By Rick Claar, President, The Martec Group
I recently attended the annual Ocean Exchange event and came away with quite a few “a-ha” moments. What I was struck by in particular was that, going in, I expected to learn about all sorts of innovations and advancements in technology and methodologies to protect and preserve our oceans. And I did. What I didn’t expect was to have my eyes opened to all the possibilities and practicalities that these advancements might have in other industries and sectors.
I was invited to serve on a judging panel for a number of companies competing for three generous $100,000 grants. While each and every one elicited tremendous food for thought, one presentation by Lios, a company “striving to eradicate noise pollution,” sparked quite a few “a-ha moments,” allowing me to connect some dots and consider additional implications. Lios has endeavored to apply what’s known as “thixotropic materials” to combat marine noise pollution, which can be harmful and disruptive to aquatic sea life.

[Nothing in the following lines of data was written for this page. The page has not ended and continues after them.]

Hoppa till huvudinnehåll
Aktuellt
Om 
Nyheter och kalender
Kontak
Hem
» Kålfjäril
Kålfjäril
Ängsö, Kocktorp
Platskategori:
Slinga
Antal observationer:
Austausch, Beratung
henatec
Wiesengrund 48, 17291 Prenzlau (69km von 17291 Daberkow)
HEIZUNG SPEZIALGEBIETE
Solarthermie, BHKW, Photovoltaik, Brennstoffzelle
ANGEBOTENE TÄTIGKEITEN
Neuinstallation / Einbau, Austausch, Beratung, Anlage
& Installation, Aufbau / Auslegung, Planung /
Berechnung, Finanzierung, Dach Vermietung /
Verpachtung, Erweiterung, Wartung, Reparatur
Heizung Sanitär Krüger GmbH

I confess to not knowing enough about the harmful effects of noise pollution to marine life prior to this event, but according to a white paper published by Linda S. Weilgart, Ph.D. in the Department of Biology at Dalhousie University in Halifax, Nova Scotia:
Most marine animals, particularly marine mammals and fish, are very sensitive to sound. Noise can travel long distances underwater, blanketing large areas, and potentially preventing marine animals from hearing their prey or predators, finding their way, or connecting with mates, group members, or their young. Decreased species diversity in whales and dolphins was related to an increase in seismic noise. Naval sonar has killed individuals and perhaps even genetically-isolated local populations of whales. Invertebrates such as lobster, crab, and shrimp, also show noise impacts. Noise has deafened fish, produced dramatically reduced catch rates, caused stress responses, and interfered with fish communication, schooling, and possibly the selection of suitable habitat.

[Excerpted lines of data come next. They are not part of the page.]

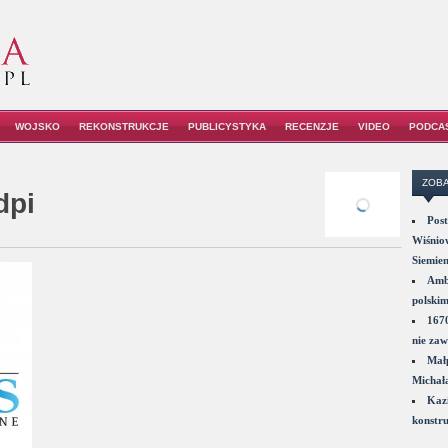
WOJSKO
REKONSTRUKCJE
PUBLICYSTYKA
RECENZJE
VIDEO
PODCA
ZOBA
dpi
Post
Wiśniow
Siemie
Amba
polskim
1670
nie zaw
Małp
Michał
Kazi
konstru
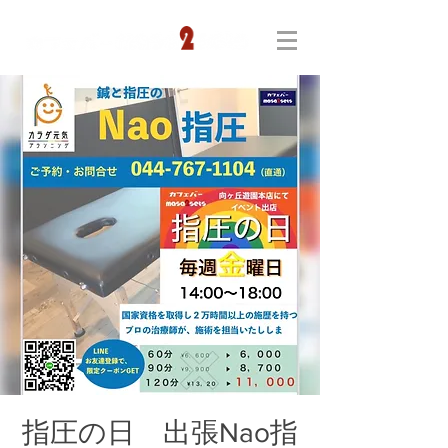
指圧の日 出張Nao指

Lios’s innovation is an advancement in noise suppression materials in that it is solid at rest and then becomes more liquid-like when subjected to energy. As a result, the product has many advantages over other materials traditionally used to combat noise pollution. Their product is said to be:
- three times thinner than traditional materials
- significantly more effective than traditional acoustic materials
- made using non-toxic eco-friendly materials
- sustainable, as it can be recycled at end of life
Almost immediately, I began to envision the other myriad business sectors for which such an innovation might be applied. Throughout my career, I have worked with automotive OEMs who are in a never-ending pursuit of new technologies to reduce noise and vibration in vehicles. The same could be said for aerospace, and even defense. I also thought of Martec’s numerous clients in building and construction, who use sound damping materials and insulation to eliminate noise conduction through floors and walls.
It turns out that the global market for acoustic insulation is projected to grow from $14 billion today to more than $17 billion by 2026, according to Markets and Markets.
As Lios put it themselves in their pitch deck, “acoustic materials are all around us:”
As was the case with so many pitches, presentations and ideas buzzing around Ocean Exchange, what’s good for our oceans and environment can be great for other sectors and applications as well. I applaud all the innovators working to protect the 71% of our planet covered by oceans and thank them with a humble request that we sister sectors borrow from such innovations and apply their technologies to the other 29% of Mother Earth.